* [Work to be completed]: Please reproduce the passage of the Voting Rights Act town hall article that starts with "Other speakers at" and ends after "Medgar Evers College.", keeping every word and punctuation mark unchanged.

══ Text excerpt ══

Velazquez, Meng, Jeffries Call for Voting Rights Act Fixes
Washington, DC – Three New York City Members of Congress today held a town hall focusing on the need for Congress to pass legislation reinstating portions of the Voting Rights Act. That landmark law was significantly weakened in 2013 when the U.S. Supreme Court ruled in Shelby County v. Holder that portions of it were out of date, removing important protections for minority and other voters.
“The right to vote is fundamental,” said Rep. Nydia M. Velázquez (D-NY). “When we are talking about progress on any other issue - access to health care, affordable housing, a cleaner environment or investment in education - it all starts with the ballot box. For these reasons, we need to make sure voters’ rights are protected and that will mean finding a way to legislatively reinstate the Voting Rights Act.”
“Participating in the democratic process is one of our most fundamental rights as American citizens,” said Rep. Grace Meng (D-NY). “It is imperative that we make every effort to protect voters from discrimination. I thank all of our panelists who took the time to speak about an issue that affects not only our communities here in New York City, but vulnerable communities all across the country—access to the polls.”
“We deserve a government of the people, by the people and for the people,” said Rep. Rep. Hakeem Jeffries (D-NY). “The right to vote is central to the integrity of our democracy and the ability of the people to determine who represents them at the city, state and federal level. Serious mistakes were made in connection with last month's presidential primary in New York City, particularly as it relates to the Brooklyn voter purge. The information obtained at our hearing represented a meaningful step forward in understanding what happened, why it happened and how we can prevent another electoral debacle from ever happening again.”
During today’s town hall, the Executive Director of the New York City Board of Elections fielded questions from Members of Congress. Among other topics, the discussion examined recent voting problems in New York City’s primary.
“This is not a theoretical discussion,” added Velázquez. “The fact is we do not know if the recent problems in the New York primary would have happened if the Voting Rights Act were still intact. However, we all can agree these issues underscore that our system is far from perfect and we should err on the side of more voter protections, not fewer.”
Under the Voting Rights Act, certain states and counties were previously required to clear with the Department of Justice changes to voting rules and districts before instituting them. The locations requiring this “pre-clearance” were selected based on previous patterns of voting discrimination with the intent of preventing rule changes that would block minorities and other vulnerable populations from voting. However, the Supreme Court’s 2013 ruling held that the selection process was out of date, thereby rolling back these protections for many areas, including the Bronx, Kings and New York counties. Democrats in Congress have since been calling for legislation to update the Act and reinstate the voting protections in a manner that passes constitutional muster.
Other speakers at today’s event included election and voting experts from the Asian American Legal Defense and Education Fund, LatinoJustice, the Brennan Center for Justice and the Center for Law and Social Justice at Medgar Evers College.

═══
══ Provided information ══

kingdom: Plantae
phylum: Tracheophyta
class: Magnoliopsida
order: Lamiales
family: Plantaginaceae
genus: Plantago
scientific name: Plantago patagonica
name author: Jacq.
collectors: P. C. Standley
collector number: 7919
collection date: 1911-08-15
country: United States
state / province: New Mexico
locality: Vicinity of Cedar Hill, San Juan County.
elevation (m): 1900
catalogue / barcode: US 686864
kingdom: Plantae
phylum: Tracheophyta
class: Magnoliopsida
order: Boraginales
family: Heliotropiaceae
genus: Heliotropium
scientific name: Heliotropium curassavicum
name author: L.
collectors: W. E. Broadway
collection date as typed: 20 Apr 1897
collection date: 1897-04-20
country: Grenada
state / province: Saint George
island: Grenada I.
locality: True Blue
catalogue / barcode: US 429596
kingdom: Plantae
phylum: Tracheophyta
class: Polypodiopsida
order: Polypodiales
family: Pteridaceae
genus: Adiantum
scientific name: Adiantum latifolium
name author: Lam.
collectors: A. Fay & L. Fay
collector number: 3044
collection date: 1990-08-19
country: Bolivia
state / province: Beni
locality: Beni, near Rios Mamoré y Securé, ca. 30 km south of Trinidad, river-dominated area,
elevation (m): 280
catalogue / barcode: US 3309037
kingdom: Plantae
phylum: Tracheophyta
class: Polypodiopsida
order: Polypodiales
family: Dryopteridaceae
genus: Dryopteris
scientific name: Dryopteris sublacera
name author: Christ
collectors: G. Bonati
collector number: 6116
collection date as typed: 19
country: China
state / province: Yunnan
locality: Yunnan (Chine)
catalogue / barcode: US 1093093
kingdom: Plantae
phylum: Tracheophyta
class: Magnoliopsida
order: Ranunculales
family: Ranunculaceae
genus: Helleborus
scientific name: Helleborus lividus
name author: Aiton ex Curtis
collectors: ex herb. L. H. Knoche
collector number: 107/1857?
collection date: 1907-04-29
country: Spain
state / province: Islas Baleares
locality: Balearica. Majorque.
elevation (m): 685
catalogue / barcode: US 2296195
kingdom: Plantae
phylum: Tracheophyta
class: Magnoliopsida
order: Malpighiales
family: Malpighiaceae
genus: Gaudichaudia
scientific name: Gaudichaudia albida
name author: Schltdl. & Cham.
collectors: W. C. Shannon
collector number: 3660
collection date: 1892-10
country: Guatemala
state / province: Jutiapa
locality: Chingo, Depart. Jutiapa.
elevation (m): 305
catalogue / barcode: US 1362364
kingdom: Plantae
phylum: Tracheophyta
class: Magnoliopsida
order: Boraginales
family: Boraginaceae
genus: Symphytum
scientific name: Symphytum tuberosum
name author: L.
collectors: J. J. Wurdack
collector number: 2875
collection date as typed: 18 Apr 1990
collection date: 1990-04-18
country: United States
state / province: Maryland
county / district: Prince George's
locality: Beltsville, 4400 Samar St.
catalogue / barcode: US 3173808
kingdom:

═══

* [Response to this task]:
Other speakers at today’s event included election and voting experts from the Asian American Legal Defense and Education Fund, LatinoJustice, the Brennan Center for Justice and the Center for Law and Social Justice at Medgar Evers College.